Pull out each line of the listing below that contains the word "Jezus". Case counts.

>>>>>

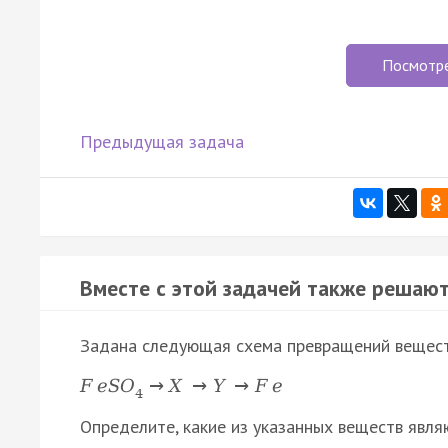
Посмотр
Предыдущая задача
Вместе с этой задачей также решают
Задана следующая схема превращений вещест
F
e
S
O
→
X
→
Y
→
F
e
4
Определите, какие из указанных веществ явля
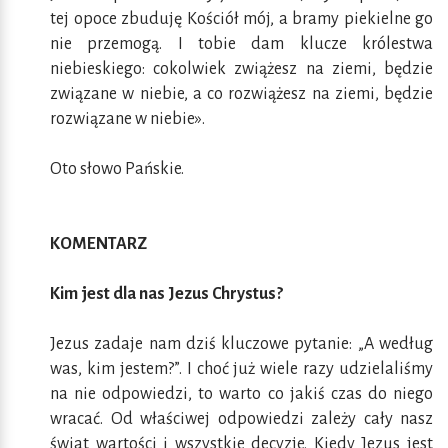
tej opoce zbuduję Kościół mój, a bramy piekielne go
nie przemogą. I tobie dam klucze królestwa
niebieskiego: cokolwiek zwiążesz na ziemi, będzie
związane w niebie, a co rozwiążesz na ziemi, będzie
rozwiązane w niebie».
Oto słowo Pańskie.
KOMENTARZ
Kim jest dla nas Jezus Chrystus?
Jezus zadaje nam dziś kluczowe pytanie: „A według
was, kim jestem?”. I choć już wiele razy udzielaliśmy
na nie odpowiedzi, to warto co jakiś czas do niego
wracać. Od właściwej odpowiedzi zależy cały nasz
świat wartości i wszystkie decyzje. Kiedy Jezus jest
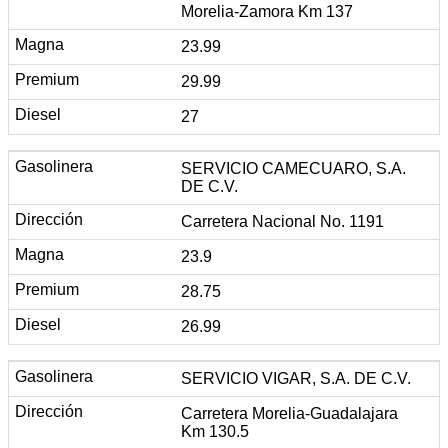
Morelia-Zamora Km 137
23.99
29.99
27
SERVICIO CAMECUARO, S.A.
DE C.V.
Carretera Nacional No. 1191
23.9
28.75
26.99
SERVICIO VIGAR, S.A. DE C.V.
Carretera Morelia-Guadalajara
Km 130.5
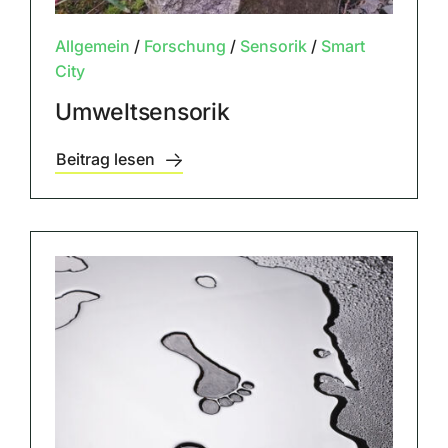
Allgemein
/
Forschung
/
Sensorik
/
Smart
City
Umweltsensorik
Beitrag lesen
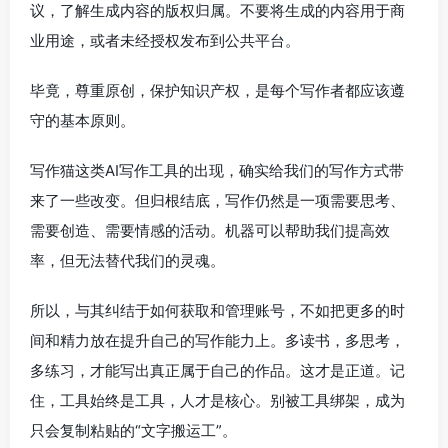
议，了解生成内容的版权归属。不要将生成的内容用于商
业用途，或者未经授权发布到公共平台。
毕竟，尊重原创，保护知识产权，是每个写作者都应该遵
守的基本原则。
写作猫这类AI写作工具的出现，确实给我们的写作方式带
来了一些改变。但归根结底，写作仍然是一项需要思考、
需要创造、需要情感的活动。机器可以帮助我们提高效
率，但无法替代我们的灵魂。
所以，与其纠结于如何获取和管理账号，不如把更多的时
间和精力放在提升自己的写作能力上。多读书，多思考，
多练习，才能写出真正属于自己的作品。这才是正道。记
住，工具始终是工具，人才是核心。别被工具绑架，成为
只会复制粘贴的“文字搬运工”。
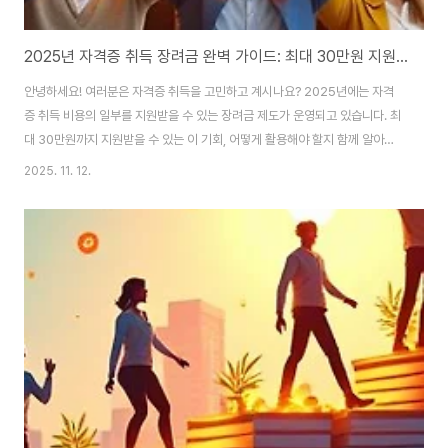
2025년 자격증 취득 장려금 완벽 가이드: 최대 30만원 지원받는 현명한 방법
안녕하세요! 여러분은 자격증 취득을 고민하고 계시나요? 2025년에는 자격
증 취득 비용의 일부를 지원받을 수 있는 장려금 제도가 운영되고 있습니다. 최
대 30만원까지 지원받을 수 있는 이 기회, 어떻게 활용해야 할지 함께 알아보
겠습니다. 📋 자격증 장려금이란 무엇인가요? 자격증 장려금은 국가에서 시행
2025. 11. 12.
하는 취업 지원 정책의 일환으로, 구직자나 근로자의 전문 능력 향상을 위해 자
격증 취득 비용의 일부를 지원하는 제도입니다. 특히 2025년에는 디지털 전
환과 4차 산업혁명에 대비한 인재 양성을 위해 지원 규모가 확대되었습니다.
🎯 지원 대상 자격증 종류 - 국가기술자격증: 정보처리기사, 전기기사, 건축기
사 등- 국제자격증: PMP, CFA, CPA 등 해외에서 인정받는 자격증 💰 지원 금
액과 ..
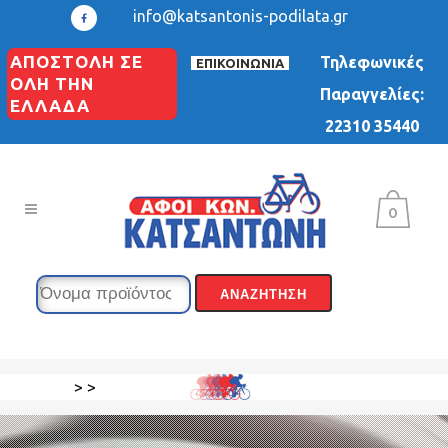
info@katsantonis-podilata.gr
ΑΠΟΣΤΟΛΗ ΣΕ
Τηλεφωνικές
ΕΠΙΚΟΙΝΩΝΙΑ
ΟΛΗ ΤΗΝ
Παραγγελίες:
ΕΛΛΑΔΑ
22310 35440
0
>
>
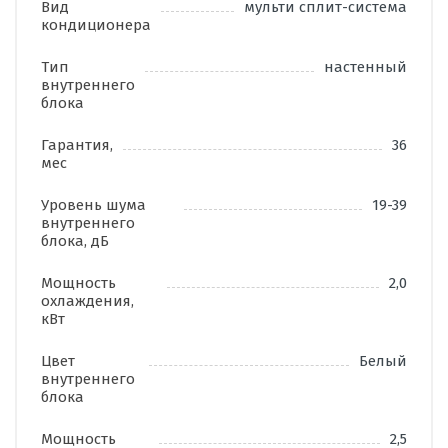
Вид
мульти сплит-система
кондиционера
Тип
настенный
внутреннего
блока
Гарантия,
36
мес
Уровень шума
19-39
внутреннего
блока, дБ
Мощность
2,0
охлаждения,
кВт
Цвет
Белый
внутреннего
блока
Мощность
2,5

<<<<<

## Response
Kim jest dla nas Jezus Chrystus?
Jezus zadaje nam dziś kluczowe pytanie: „A według
świat wartości i wszystkie decyzje. Kiedy Jezus jest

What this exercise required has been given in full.